My problem is with .Net Http/Uri libraries not being able to decode or unescape this character sequence: "Hi%E1". Neither Uri.UnescapeDataString nor HttpUtility.UrlDecode can do it.
Although I have a solution to get around this problem ( http://stackoverflow.com/questions/1221849/url-decoding-confusion ) I would like to understand why it is failing.
The 1st test here throws an exception! The second just fails.
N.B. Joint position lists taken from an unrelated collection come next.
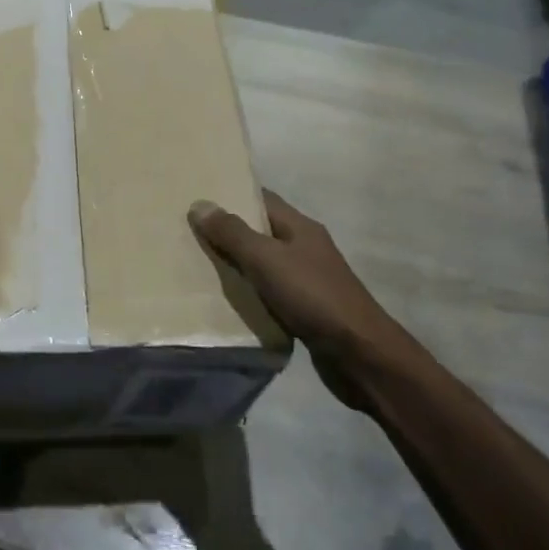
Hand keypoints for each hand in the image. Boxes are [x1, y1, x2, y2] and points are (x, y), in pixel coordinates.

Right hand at [189, 190, 415, 413]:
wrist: (360, 354)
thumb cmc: (312, 296)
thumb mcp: (266, 259)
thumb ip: (232, 233)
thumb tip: (200, 204)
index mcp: (300, 227)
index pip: (262, 199)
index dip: (231, 195)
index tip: (197, 197)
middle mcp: (305, 247)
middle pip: (261, 230)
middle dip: (228, 230)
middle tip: (188, 232)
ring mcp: (308, 279)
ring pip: (264, 262)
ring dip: (237, 263)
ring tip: (198, 264)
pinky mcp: (307, 308)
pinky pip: (270, 291)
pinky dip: (249, 291)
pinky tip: (226, 299)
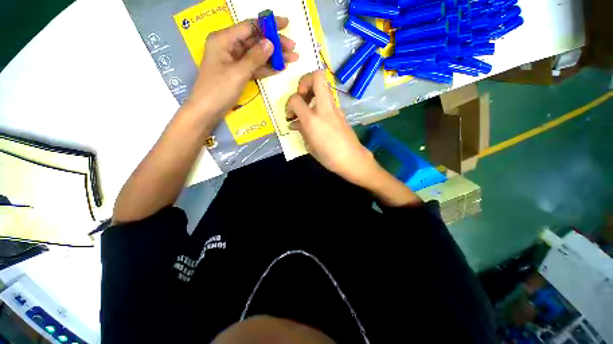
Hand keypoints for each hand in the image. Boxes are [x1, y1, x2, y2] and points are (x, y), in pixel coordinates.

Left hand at [185, 17, 298, 120]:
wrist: (207, 111)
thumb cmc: (218, 90)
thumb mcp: (237, 72)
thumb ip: (255, 57)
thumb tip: (271, 43)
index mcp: (224, 40)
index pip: (249, 27)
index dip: (268, 25)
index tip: (285, 25)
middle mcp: (229, 47)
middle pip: (256, 41)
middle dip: (275, 44)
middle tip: (293, 48)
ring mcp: (235, 61)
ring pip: (258, 55)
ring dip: (274, 57)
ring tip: (292, 59)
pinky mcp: (239, 73)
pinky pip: (255, 67)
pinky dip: (267, 68)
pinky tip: (280, 68)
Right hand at [285, 71, 377, 184]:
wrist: (352, 159)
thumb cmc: (328, 157)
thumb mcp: (309, 146)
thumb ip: (301, 130)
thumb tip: (294, 123)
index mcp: (313, 120)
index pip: (295, 99)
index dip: (289, 104)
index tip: (290, 114)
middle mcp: (324, 109)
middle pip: (316, 76)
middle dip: (304, 81)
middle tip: (300, 96)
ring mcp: (335, 108)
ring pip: (324, 86)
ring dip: (312, 91)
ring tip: (306, 107)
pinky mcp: (340, 112)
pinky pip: (327, 100)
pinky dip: (318, 103)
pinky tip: (316, 117)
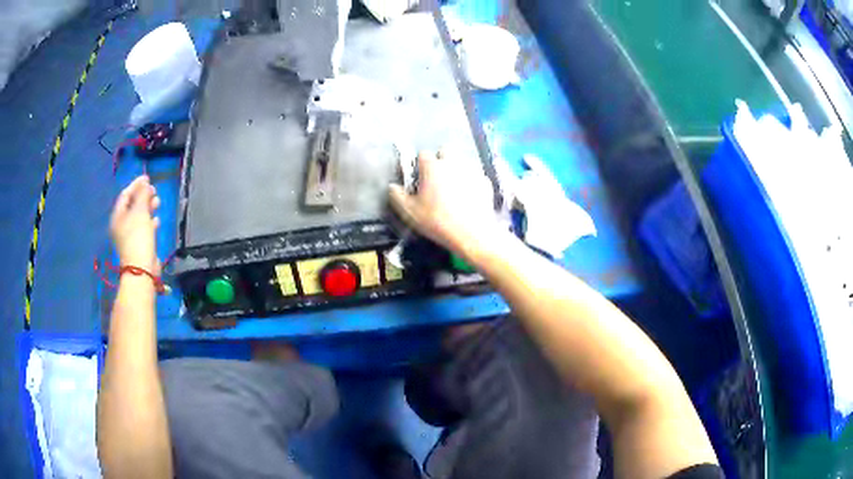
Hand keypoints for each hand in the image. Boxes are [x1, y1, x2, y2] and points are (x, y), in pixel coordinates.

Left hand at [110, 176, 160, 273]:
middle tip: (154, 190)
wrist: (142, 269)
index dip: (136, 185)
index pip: (125, 195)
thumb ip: (143, 195)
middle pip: (131, 205)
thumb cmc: (138, 237)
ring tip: (158, 202)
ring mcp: (129, 236)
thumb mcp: (140, 212)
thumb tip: (145, 183)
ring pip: (138, 217)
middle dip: (143, 196)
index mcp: (118, 216)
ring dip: (148, 208)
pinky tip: (157, 220)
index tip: (148, 178)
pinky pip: (143, 228)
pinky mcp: (137, 245)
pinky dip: (149, 221)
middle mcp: (121, 225)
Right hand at [389, 150, 504, 256]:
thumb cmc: (437, 221)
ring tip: (454, 189)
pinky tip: (469, 196)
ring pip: (461, 161)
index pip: (423, 154)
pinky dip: (471, 181)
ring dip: (456, 169)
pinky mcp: (485, 181)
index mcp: (432, 167)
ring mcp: (471, 170)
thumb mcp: (409, 212)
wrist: (472, 233)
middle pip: (445, 151)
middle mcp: (452, 162)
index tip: (420, 178)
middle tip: (437, 180)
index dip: (420, 165)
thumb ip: (397, 196)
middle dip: (441, 161)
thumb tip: (392, 187)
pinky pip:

Assert.That(Uri.UnescapeDataString("Hi%E1"), Is.EqualTo("Hiá"));
HttpUtility.UrlDecode("Hi%E1").ShouldBe("Hiá");
There is nothing in the docs to indicate that UnescapeDataString or UrlDecode are restricted to character sets or any reason why these tests would fail. However, from testing, it would appear that HttpUtility assumes UTF-8 (or some other) encoding.
The Java equivalent works! Probably because it allows an encoding to be set.
URLDecoder.decode("Hi%E1","windows-1252"); // this works btw, ie passes tests
Which looks like a very sensible move considering the .Net work-around (see URL above)
Are the .Net implementations of these methods just crap and .Net devs just have to write their own - or am I missing something?
BTW Everything I know of in IIS set to UTF-8, and Chinese/Japanese characters show fine, so I don't yet know how it could it be that this URI consists of windows-1252 encoded characters. If I could fix the URI to contain UTF-8 encoding, that would be a better way of fixing this.